Il film ha quindi un Incipit molto semplice, ma che nasconde un’allegoria efficacissima, politica oserei dire. Questa prigione funziona esattamente come la società che viviamo tutti i giorni. L’uomo è egoista, pensa solo a sé stesso, se ha delle ricchezze tende a usarle in eccesso, senza pensare ai più bisognosi, ritiene sia un proprio diritto. Così i detenuti ai livelli più alti mangiano a più non posso, più di quanto gli serva effettivamente, non pensando agli altri più in basso, lasciando che gli ultimi (nella nostra società sarebbero i poveri) si uccidano letteralmente per un tozzo di pane. Se poi qualcuno, come il nostro protagonista, cercherà di sistemare le cose, di rendere tutto uguale per tutti, di togliere un po’ ai ricchi per dare ai poveri, verrà additato come comunista, come pazzo. L’uomo, davanti alla propria sopravvivenza o al proprio benessere, diventa cieco, perde qualsiasi tipo di solidarietà e pensa solo a sé stesso.
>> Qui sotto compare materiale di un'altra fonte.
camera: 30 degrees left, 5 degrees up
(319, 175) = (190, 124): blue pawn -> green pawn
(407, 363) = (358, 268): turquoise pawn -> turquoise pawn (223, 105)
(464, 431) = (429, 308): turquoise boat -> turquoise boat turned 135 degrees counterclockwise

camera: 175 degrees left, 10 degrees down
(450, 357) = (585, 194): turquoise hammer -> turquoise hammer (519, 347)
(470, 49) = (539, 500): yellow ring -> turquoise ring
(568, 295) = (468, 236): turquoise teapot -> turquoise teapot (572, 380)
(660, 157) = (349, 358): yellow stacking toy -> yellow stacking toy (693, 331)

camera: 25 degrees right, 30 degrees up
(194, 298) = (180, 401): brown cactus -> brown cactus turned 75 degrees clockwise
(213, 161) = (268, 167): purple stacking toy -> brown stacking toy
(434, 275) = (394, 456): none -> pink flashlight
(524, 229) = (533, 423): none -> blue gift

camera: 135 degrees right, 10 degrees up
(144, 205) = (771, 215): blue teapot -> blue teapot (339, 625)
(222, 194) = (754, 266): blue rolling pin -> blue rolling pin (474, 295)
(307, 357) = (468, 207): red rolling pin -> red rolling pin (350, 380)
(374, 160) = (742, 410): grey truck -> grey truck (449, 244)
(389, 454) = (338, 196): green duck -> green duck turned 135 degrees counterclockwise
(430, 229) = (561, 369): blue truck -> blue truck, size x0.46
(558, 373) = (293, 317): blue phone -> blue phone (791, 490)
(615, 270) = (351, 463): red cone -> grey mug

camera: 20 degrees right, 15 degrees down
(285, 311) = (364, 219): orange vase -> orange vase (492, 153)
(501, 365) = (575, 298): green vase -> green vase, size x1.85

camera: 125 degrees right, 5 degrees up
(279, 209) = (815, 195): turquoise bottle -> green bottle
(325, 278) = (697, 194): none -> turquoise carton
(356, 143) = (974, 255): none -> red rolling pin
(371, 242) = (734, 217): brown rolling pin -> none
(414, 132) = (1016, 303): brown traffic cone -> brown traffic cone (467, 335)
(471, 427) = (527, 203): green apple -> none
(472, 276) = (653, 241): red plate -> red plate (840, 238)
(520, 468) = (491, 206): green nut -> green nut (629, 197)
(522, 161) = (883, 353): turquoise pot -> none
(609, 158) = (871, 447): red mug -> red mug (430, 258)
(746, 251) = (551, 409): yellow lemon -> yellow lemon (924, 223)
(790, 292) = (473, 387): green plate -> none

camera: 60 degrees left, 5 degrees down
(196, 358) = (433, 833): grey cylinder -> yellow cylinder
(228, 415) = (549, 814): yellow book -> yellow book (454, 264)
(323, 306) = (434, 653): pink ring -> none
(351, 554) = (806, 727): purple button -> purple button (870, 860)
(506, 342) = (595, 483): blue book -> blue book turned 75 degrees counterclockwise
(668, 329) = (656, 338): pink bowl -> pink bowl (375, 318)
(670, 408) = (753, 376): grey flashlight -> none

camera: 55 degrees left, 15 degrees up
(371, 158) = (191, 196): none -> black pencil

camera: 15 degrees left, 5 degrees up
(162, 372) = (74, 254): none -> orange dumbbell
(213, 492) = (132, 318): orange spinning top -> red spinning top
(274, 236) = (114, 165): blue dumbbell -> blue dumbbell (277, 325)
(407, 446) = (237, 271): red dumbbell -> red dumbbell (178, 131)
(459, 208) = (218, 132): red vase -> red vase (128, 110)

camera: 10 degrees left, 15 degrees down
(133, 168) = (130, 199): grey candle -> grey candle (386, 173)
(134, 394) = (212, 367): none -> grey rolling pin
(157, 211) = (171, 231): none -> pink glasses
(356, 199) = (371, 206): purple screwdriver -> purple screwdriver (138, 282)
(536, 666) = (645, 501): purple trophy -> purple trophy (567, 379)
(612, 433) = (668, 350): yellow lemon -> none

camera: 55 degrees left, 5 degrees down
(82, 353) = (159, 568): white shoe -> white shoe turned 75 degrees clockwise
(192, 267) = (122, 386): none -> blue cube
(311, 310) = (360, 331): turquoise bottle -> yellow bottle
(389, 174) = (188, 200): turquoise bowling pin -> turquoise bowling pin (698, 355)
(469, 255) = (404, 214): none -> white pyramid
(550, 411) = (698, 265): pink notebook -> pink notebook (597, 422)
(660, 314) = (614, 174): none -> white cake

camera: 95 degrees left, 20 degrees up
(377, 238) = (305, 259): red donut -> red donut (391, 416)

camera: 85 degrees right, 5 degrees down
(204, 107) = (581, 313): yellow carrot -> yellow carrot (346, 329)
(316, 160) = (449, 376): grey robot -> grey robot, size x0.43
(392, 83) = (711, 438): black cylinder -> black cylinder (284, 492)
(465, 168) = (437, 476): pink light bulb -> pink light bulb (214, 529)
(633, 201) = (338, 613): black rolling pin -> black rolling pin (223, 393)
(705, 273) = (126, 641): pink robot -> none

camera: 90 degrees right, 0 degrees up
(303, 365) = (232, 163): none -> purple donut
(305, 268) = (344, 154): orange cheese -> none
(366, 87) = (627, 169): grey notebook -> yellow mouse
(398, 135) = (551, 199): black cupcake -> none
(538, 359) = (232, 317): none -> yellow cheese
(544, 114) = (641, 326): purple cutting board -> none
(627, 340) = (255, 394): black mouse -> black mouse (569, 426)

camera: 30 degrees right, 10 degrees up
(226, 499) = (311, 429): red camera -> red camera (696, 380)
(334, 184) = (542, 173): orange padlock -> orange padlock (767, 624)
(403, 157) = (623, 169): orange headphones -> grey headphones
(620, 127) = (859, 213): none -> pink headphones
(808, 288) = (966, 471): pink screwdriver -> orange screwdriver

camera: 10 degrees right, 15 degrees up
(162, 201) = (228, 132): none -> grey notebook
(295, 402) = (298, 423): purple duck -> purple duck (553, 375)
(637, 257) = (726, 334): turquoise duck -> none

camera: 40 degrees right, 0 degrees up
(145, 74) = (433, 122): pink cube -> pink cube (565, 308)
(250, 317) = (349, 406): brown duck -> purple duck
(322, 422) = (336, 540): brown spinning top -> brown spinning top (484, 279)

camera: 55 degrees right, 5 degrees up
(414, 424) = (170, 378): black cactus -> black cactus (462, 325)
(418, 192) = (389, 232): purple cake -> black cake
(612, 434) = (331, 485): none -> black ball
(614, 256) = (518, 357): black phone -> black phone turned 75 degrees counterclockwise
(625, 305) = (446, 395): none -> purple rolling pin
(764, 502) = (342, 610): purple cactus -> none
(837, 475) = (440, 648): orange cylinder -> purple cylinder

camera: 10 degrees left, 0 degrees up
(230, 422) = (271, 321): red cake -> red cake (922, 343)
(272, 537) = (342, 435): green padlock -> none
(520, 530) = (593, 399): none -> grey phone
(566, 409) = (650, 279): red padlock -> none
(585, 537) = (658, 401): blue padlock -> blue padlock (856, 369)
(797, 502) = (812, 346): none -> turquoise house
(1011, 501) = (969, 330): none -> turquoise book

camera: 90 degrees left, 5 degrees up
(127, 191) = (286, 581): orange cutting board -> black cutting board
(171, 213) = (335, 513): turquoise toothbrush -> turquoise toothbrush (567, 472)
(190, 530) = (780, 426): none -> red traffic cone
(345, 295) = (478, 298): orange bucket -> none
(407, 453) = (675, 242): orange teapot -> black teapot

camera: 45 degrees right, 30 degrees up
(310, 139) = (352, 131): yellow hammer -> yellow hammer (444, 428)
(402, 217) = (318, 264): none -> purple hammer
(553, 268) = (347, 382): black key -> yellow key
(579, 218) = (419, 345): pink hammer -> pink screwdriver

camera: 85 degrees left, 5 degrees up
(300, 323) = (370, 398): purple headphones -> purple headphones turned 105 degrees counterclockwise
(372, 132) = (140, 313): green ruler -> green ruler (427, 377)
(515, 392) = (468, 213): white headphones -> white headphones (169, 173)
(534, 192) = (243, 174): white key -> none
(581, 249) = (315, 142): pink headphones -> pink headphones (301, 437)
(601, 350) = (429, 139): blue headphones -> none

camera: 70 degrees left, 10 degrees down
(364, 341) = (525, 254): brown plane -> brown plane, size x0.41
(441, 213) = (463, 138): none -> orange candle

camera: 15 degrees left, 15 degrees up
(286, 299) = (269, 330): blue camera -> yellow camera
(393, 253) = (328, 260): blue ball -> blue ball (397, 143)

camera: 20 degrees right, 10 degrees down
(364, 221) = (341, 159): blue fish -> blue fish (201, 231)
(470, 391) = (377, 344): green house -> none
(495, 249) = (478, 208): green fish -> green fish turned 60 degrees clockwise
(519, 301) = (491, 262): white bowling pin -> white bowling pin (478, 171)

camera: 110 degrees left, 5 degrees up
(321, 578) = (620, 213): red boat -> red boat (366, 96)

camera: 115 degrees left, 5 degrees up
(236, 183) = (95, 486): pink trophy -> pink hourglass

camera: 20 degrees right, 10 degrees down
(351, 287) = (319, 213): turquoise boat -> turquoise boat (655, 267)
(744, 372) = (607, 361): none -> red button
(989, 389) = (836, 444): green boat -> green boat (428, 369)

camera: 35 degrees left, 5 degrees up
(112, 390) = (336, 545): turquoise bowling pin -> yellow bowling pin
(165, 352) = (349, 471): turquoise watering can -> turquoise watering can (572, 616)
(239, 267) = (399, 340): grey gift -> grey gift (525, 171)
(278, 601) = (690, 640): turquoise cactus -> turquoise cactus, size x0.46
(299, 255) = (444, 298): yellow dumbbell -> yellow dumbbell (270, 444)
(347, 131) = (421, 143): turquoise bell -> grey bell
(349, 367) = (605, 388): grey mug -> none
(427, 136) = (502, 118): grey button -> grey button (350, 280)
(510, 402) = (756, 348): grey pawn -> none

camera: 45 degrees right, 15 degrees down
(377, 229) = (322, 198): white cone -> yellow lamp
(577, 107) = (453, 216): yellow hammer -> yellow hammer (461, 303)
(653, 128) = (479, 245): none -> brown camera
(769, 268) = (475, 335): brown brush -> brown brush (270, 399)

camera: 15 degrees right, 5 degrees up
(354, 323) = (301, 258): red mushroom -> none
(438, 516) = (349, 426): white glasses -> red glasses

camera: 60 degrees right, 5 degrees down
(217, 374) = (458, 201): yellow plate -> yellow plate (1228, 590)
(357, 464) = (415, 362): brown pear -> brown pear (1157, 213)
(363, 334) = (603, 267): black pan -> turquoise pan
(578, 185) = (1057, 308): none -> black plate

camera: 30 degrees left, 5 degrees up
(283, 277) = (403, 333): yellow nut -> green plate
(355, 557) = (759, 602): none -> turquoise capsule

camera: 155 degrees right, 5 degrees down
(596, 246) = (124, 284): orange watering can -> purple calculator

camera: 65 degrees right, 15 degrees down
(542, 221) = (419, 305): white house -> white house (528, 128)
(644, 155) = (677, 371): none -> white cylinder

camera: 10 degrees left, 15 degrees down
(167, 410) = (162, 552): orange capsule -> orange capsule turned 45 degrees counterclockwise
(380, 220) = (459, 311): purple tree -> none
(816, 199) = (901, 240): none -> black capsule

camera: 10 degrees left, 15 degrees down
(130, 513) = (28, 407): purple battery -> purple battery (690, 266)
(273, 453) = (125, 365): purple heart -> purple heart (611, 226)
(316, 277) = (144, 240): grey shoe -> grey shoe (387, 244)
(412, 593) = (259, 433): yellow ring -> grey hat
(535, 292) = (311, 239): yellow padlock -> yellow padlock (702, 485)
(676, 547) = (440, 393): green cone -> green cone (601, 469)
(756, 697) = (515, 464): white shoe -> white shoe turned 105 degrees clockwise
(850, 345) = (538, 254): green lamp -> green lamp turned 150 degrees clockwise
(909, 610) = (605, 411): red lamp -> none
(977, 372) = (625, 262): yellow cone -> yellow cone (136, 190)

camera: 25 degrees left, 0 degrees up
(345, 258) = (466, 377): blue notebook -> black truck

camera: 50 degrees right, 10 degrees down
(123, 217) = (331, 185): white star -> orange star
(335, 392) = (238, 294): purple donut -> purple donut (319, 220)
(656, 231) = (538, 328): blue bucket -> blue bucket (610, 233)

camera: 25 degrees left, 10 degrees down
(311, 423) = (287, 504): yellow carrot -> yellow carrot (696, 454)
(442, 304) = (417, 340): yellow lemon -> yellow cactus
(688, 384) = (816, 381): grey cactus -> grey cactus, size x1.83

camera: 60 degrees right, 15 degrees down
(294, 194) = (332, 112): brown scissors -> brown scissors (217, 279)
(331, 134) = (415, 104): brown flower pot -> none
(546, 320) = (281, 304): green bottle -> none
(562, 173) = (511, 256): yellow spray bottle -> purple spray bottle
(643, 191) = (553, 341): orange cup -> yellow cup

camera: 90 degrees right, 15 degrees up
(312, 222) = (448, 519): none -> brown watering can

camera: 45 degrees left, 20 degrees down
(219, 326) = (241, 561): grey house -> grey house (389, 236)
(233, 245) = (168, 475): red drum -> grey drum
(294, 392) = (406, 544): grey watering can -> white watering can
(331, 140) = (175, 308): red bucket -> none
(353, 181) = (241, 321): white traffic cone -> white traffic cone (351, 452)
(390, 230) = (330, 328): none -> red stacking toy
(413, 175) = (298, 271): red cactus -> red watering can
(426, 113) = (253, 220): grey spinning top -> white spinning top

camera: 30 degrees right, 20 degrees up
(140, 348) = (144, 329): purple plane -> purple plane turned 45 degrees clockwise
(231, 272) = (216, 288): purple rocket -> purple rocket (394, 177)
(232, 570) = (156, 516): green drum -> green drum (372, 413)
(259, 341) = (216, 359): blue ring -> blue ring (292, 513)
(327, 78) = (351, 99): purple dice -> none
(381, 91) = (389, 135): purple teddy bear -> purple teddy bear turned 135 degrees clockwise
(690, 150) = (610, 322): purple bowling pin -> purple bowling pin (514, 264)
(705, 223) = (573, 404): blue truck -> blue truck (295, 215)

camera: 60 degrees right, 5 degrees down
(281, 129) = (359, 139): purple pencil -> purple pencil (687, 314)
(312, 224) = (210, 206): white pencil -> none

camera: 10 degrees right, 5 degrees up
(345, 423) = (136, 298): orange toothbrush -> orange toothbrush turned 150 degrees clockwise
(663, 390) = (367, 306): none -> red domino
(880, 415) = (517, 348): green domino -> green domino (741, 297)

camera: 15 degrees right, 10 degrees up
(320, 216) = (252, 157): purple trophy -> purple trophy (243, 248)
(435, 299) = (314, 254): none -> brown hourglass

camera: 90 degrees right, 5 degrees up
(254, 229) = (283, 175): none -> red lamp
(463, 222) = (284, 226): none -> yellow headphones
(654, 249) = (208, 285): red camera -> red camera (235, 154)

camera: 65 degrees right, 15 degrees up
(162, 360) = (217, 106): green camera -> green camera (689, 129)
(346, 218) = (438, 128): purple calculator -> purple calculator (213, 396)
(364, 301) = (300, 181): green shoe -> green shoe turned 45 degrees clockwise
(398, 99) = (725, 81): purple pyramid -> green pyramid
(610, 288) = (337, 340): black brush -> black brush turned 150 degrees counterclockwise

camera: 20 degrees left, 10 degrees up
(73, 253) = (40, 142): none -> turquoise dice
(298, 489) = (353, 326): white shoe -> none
Anzi, chi abita i piani più alti si sente superiore a chi sta sotto, sente di meritarsi di più. E’ una feroce critica al sistema capitalistico odierno, dove pochi hanno tanto e tanti hanno niente. Una visione pessimistica della vita, che tecnicamente è resa in modo discreto. Certo, non ci sono virtuosismi di macchina, ma c’è una certa logica artistica nelle scelte delle inquadrature. I personaggi, nella loro sofferenza, vengono inquadrati da vicino, a macchina a mano, sentiamo il peso del loro fiato e il puzzo dello sporco. Nelle situazioni di calma invece, la telecamera è ferma, distaccata, inquadra le cose da lontano, lasciando un senso di vuoto. La fotografia passa da un grigio freddo a un rosso acceso, puntualizzando ancora di più la differenza dicotomica tra violenza e desolazione.  Le musiche sono minimali, o addirittura assenti. Perché è questo che porta il film: senso di vuoto per la razza umana, sporcizia dell’animo e tanto sangue. La pellicola è molto violenta, vicino allo splatter.  Le lotte sono rese bene, sono sporchissime, la macchina da presa non sta ferma, ti porta veramente a viverle. I personaggi sono la rappresentazione marcia della lotta di classe, non ce ne è uno che sia veramente buono. Anche Goreung, che parte come animo buono e nobile, dovrà passare scelte sofferte, e la sua follia è veramente dietro l’angolo.

Un film politico quindi, grezzo per certi versi ma molto divertente, che può affascinare per la sua semplicità. Lo consiglio a tutti quelli che cercano un film che sia introspettivo ma allo stesso tempo un po’ cazzone, facile da mandare giù. Per molti versi mi ha ricordato The circle ( per la situazione singolare e l’ambiente ristretto), The raid e la Horde ( per un certo tipo di violenza e per la struttura, a videogame. Capirete guardandolo)

Lo sconsiglio a chi è di stomaco troppo leggero (alcune scene vi faranno rizzare i peli sul braccio) e a chi piace spegnere il cervello quando guarda un film.

 

 

 

Mi lascio un piccolo spazio per qualche pensiero personale. Il film mi è piaciuto, scorre facilmente ed ha quel tocco di violenza gratuita che a me garba tanto. Ti affezioni subito al protagonista e alla sua lotta sia esteriore che interiore. La regia come dicevo la trovo molto semplice, ma per un film come questo è perfetta. Poi sono molto sensibile ai temi trattati, quindi per me il film non può che essere promosso.